#### [Exercise brief]
Whenever a line of the records below contains the word "linejoin", copy that line.

--------------------------------------------------

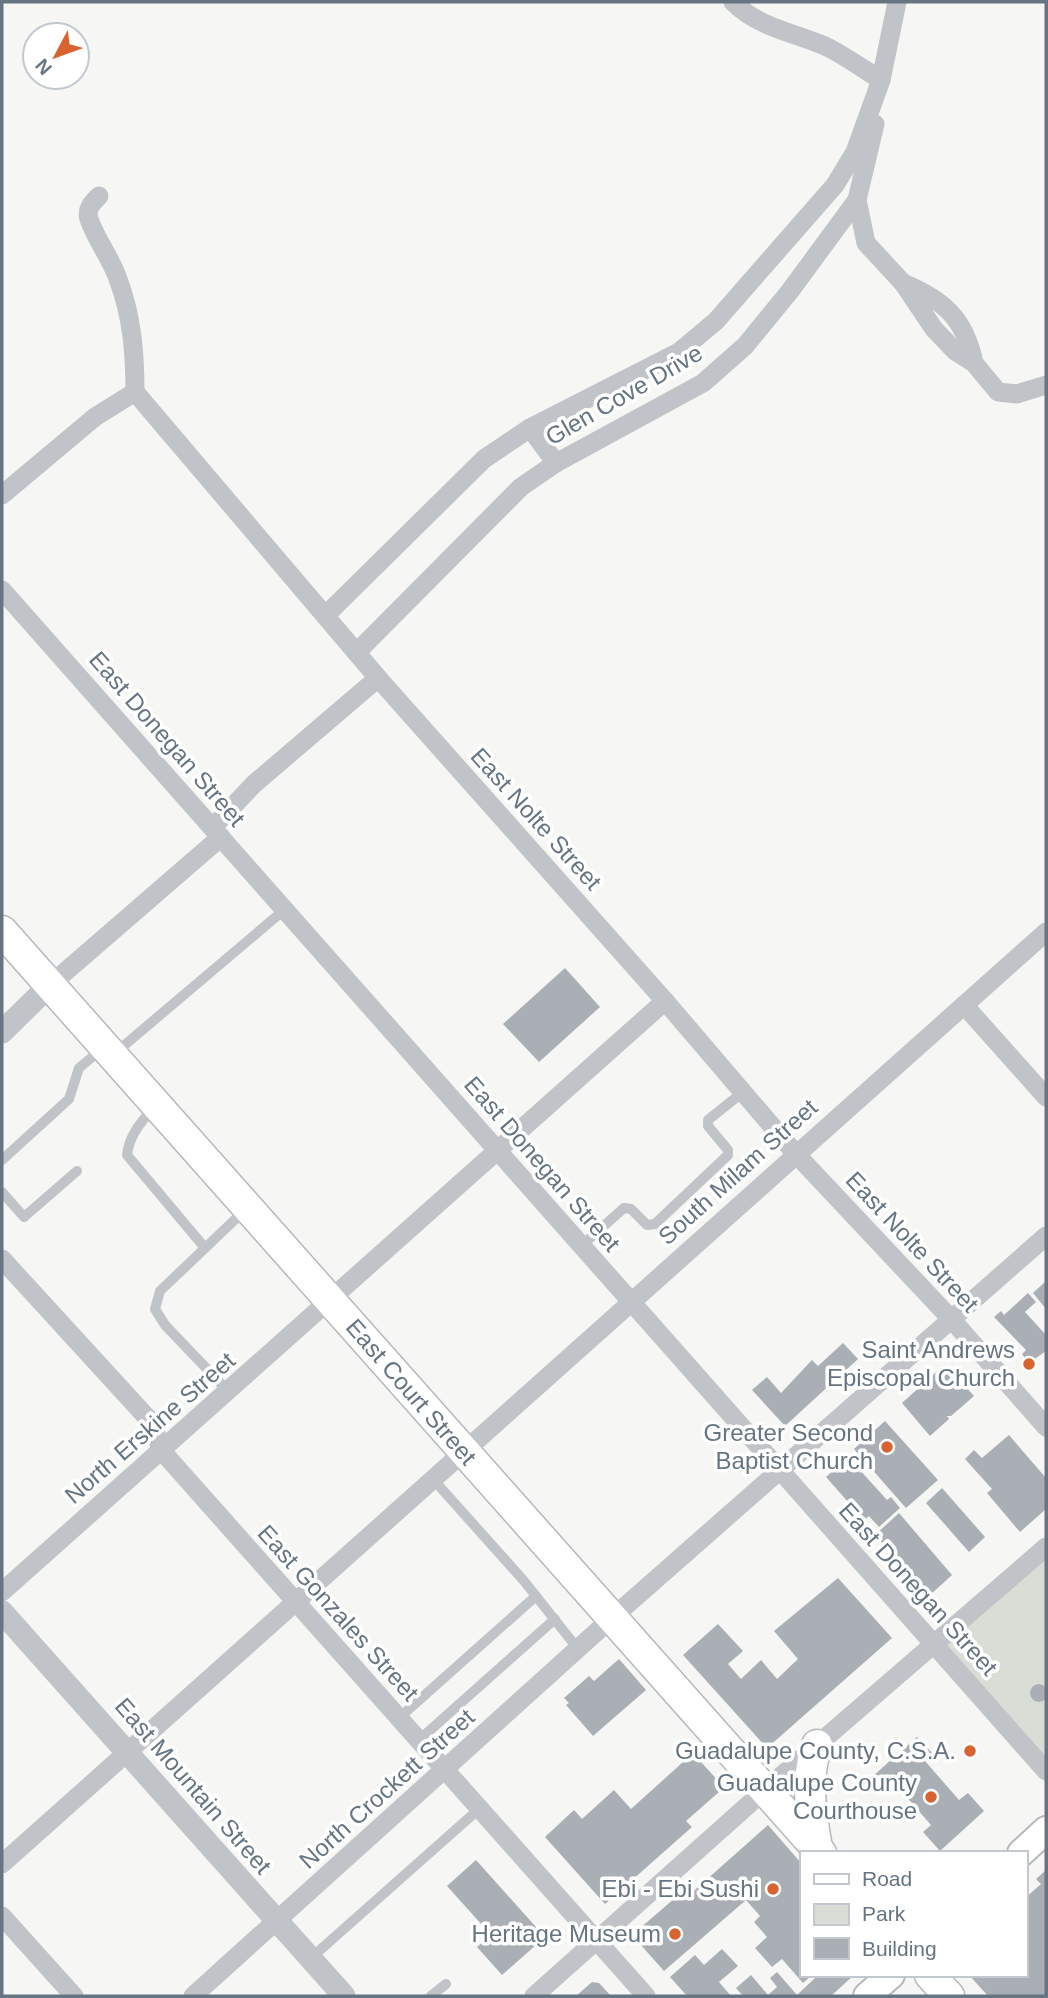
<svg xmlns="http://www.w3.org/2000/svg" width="1048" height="1998" font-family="Helvetica,sans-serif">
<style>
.green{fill:#d8ddd5}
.building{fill:#a9afb5}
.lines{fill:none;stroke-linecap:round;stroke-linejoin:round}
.secondary-casing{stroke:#b5b9bd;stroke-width:30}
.primary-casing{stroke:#b5b9bd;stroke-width:33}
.service{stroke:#c0c3c7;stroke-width:10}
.minor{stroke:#c0c3c7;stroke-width:19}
.tertiary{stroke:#c0c3c7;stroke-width:23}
.secondary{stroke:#fff;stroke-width:26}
.primary{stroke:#fff;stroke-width:30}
.poi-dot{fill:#d96231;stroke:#fff;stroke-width:2.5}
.labels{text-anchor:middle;stroke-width:7;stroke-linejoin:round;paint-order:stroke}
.street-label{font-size:24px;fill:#677583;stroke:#fff}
.poi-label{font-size:24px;fill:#677583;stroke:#fff;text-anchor:end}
</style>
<rect width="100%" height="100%" fill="#f6f7f4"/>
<path class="green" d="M 1046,1547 L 1046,1771 L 935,1645 Z"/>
<g class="building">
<path d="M 565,968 L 600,1007 L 539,1062 L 503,1024 Z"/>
<path d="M 1046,1281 L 1046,1309 L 1033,1293 Z"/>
<path d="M 1028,1293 L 1036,1302 L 1025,1312 L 1046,1335 L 1046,1351 L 1029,1363 L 1022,1354 L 1026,1350 L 994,1317 L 1001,1311 L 1004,1315 Z"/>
<path d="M 843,1343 L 858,1359 L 785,1426 L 752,1390 L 767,1377 L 781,1393 L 812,1360 L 818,1366 Z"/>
<path d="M 943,1366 L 947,1366 L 974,1396 L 951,1416 L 947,1416 L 949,1419 L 930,1436 L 902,1403 Z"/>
<path d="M 885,1421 L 938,1480 L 906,1508 L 854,1449 Z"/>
<path d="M 1009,1435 L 1046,1478 L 1046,1509 L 1020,1532 L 987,1493 L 992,1489 L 965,1459 L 974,1450 L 982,1458 Z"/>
<path d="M 848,1457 L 887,1500 L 891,1497 L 900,1508 L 879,1527 L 869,1516 L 864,1520 L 826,1477 Z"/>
<path d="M 942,1488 L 985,1537 L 969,1552 L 926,1503 Z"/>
<path d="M 899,1513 L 952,1575 L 930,1595 L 875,1535 Z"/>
<path d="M 838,1578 L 892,1638 L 767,1748 L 683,1655 L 718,1624 L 743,1651 L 728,1664 L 741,1679 L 761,1660 L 777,1679 L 798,1659 L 774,1631 Z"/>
<path d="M 619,1659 L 646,1690 L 593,1736 L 566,1705 L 569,1703 L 564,1698 L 589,1676 L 594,1681 Z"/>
<circle cx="1039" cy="1693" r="9"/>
<path d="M 917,1737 L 933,1754 L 925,1761 L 959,1800 L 968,1793 L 984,1811 L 940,1851 L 923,1832 L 931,1825 L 897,1786 L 889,1794 L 873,1776 Z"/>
<path d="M 693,1753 L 720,1783 L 719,1792 L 686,1821 L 692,1827 L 605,1904 L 545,1837 L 574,1810 L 582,1819 L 614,1790 L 631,1809 Z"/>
<path d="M 768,1825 L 801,1863 L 801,1975 L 812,1975 L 803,1983 L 782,1959 L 772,1967 L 755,1948 L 767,1937 L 754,1922 L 760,1916 L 746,1900 L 664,1971 L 632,1935 L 682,1892 L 687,1897 Z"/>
<path d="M 476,1860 L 545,1937 L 502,1975 L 477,1947 L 491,1935 L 447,1886 Z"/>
<path d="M 1046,1870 L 1046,1996 L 988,1996 L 969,1975 L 1025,1975 L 1025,1898 L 1041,1884 L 1036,1879 Z"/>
<path d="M 722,1949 L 738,1966 L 719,1982 L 731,1996 L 687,1996 L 670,1977 L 695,1955 L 704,1965 Z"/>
<path d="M 777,1972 L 797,1995 L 815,1978 L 813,1975 L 854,1975 L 831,1996 L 743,1996 L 736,1988 L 751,1975 L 768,1995 L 777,1987 L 770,1978 Z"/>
<path d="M 592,1982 L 599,1983 L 611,1996 L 576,1996 Z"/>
</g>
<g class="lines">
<defs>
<g id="secondary">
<path d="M 1021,1853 L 1046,1830"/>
<path d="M 867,1996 L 891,1975"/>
</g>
<g id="primary">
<path d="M 2,931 L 821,1853"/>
<path d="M 817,1745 C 805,1780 811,1813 817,1848"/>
<path d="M 930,1975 L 949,1996"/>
</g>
</defs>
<use href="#secondary" class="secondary-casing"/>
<use href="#primary" class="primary-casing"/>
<g class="service">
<path d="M 114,1054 L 284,910"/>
<path d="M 154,1107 C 142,1121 129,1135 127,1155 L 205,1248"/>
<path d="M 2,1160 L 69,1099 L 79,1068 L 102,1049"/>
<path d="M 2,1192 L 24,1217 L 77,1171"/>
<path d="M 581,1246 L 624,1208 L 631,1209 L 647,1225 L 655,1224 L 728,1155 L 728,1150 L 708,1126 L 708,1120 L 743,1092"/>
<path d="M 228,1391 L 165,1325 L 155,1309 L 160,1291 L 245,1210"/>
<path d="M 432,1478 L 524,1581 L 578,1649"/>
<path d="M 399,1718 L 536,1596"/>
<path d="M 419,1740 L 555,1619"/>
<path d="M 311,1958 L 479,1809"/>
<path d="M 431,1996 L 446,1984"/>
</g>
<g class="minor">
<path d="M 733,2 C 759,28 793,32 825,46 C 844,55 863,69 881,80"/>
<path d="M 99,196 C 92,203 86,209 89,219 C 96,240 111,258 118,279 C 132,316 135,353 135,392 L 378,678 L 665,1001 L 795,1153 L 953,1321 L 1046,1427"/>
<path d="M 857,200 L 866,243 L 903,283 L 934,329 L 955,351 L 974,363 L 998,392 L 1017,394 L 1046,385"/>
<path d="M 903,283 C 944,300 965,319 974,363"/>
<path d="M 530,428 L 556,463"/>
<path d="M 2,495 L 95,417 L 135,392"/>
<path d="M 2,590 L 1046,1771"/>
<path d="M 326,615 L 484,459 L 530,428 L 679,352 L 716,321 L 835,185 L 855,152 L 881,80 L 897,2"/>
<path d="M 357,652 L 521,487 L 556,463 L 703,383 L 745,346 L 790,291 L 857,200 L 875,124"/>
<path d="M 214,826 L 254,784 L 378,678"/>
<path d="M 50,985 L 221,837"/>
<path d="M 964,1005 L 1046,1097"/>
<path d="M 2,1259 L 153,1424 L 161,1450 L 646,1996"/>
<path d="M 2,1592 L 665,1001"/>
<path d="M 2,1864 L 1046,932"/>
<path d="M 2,1916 L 74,1996"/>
<path d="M 193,1996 L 613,1617 L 1046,1236"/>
<path d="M 534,1996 L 765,1790 L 1046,1547"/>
</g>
<g class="tertiary">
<path d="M 2,1032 L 50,985"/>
<path d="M 2,1612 L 344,1996"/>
</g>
<use href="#secondary" class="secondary"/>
<use href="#primary" class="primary"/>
</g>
<g class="poi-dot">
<circle cx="1029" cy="1364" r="7"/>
<circle cx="887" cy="1447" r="7"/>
<circle cx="970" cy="1751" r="7"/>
<circle cx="931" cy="1797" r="7"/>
<circle cx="773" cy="1889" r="7"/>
<circle cx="675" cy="1934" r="7"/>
</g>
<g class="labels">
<g class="street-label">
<text transform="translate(624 395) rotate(-30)" y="8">Glen Cove Drive</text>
<text transform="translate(167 739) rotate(49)" y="8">East Donegan Street</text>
<text transform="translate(536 819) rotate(48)" y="8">East Nolte Street</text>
<text transform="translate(542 1164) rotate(49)" y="8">East Donegan Street</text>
<text transform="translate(738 1172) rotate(-42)" y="8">South Milam Street</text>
<text transform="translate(912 1242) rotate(47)" y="8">East Nolte Street</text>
<text transform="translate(411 1392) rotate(49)" y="8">East Court Street</text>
<text transform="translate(150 1428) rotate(-41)" y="8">North Erskine Street</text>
<text transform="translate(918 1589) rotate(48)" y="8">East Donegan Street</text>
<text transform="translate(338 1613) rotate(48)" y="8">East Gonzales Street</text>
<text transform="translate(193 1786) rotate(49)" y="8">East Mountain Street</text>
<text transform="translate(387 1789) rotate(-42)" y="8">North Crockett Street</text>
</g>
<g class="poi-label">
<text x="1015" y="1358">Saint Andrews<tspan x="1015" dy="28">Episcopal Church</tspan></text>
<text x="873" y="1441">Greater Second<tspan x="873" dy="28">Baptist Church</tspan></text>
<text x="956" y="1759">Guadalupe County, C.S.A.</text>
<text x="917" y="1791">Guadalupe County<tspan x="917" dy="28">Courthouse</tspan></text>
<text x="759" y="1897">Ebi - Ebi Sushi</text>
<text x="661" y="1942">Heritage Museum</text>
</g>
</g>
<rect width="1048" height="1998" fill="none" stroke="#677583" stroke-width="7"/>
<rect x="800" y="1851" width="228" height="126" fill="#ffffff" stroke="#c2c8cd" stroke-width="2"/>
<rect x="814" y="1874" width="35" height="10" fill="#ffffff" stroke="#c2c8cd" stroke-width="2"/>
<text x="862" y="1886" font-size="21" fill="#677583">Road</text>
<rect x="814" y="1904" width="35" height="21" fill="#d8ddd5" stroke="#c2c8cd" stroke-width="2"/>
<text x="862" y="1921" font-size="21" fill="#677583">Park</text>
<rect x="814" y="1938" width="35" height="21" fill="#a9afb5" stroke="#c2c8cd" stroke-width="2"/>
<text x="862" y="1956" font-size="21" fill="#677583">Building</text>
<g transform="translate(56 56) rotate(229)"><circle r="33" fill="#ffffff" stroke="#c2c8cd" stroke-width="2"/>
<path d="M0-5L12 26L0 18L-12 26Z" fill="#d96231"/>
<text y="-10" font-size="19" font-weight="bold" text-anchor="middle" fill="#677583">N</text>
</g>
</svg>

--------------------------------------------------

#### [Task solution]
.lines{fill:none;stroke-linecap:round;stroke-linejoin:round}
.labels{text-anchor:middle;stroke-width:7;stroke-linejoin:round;paint-order:stroke}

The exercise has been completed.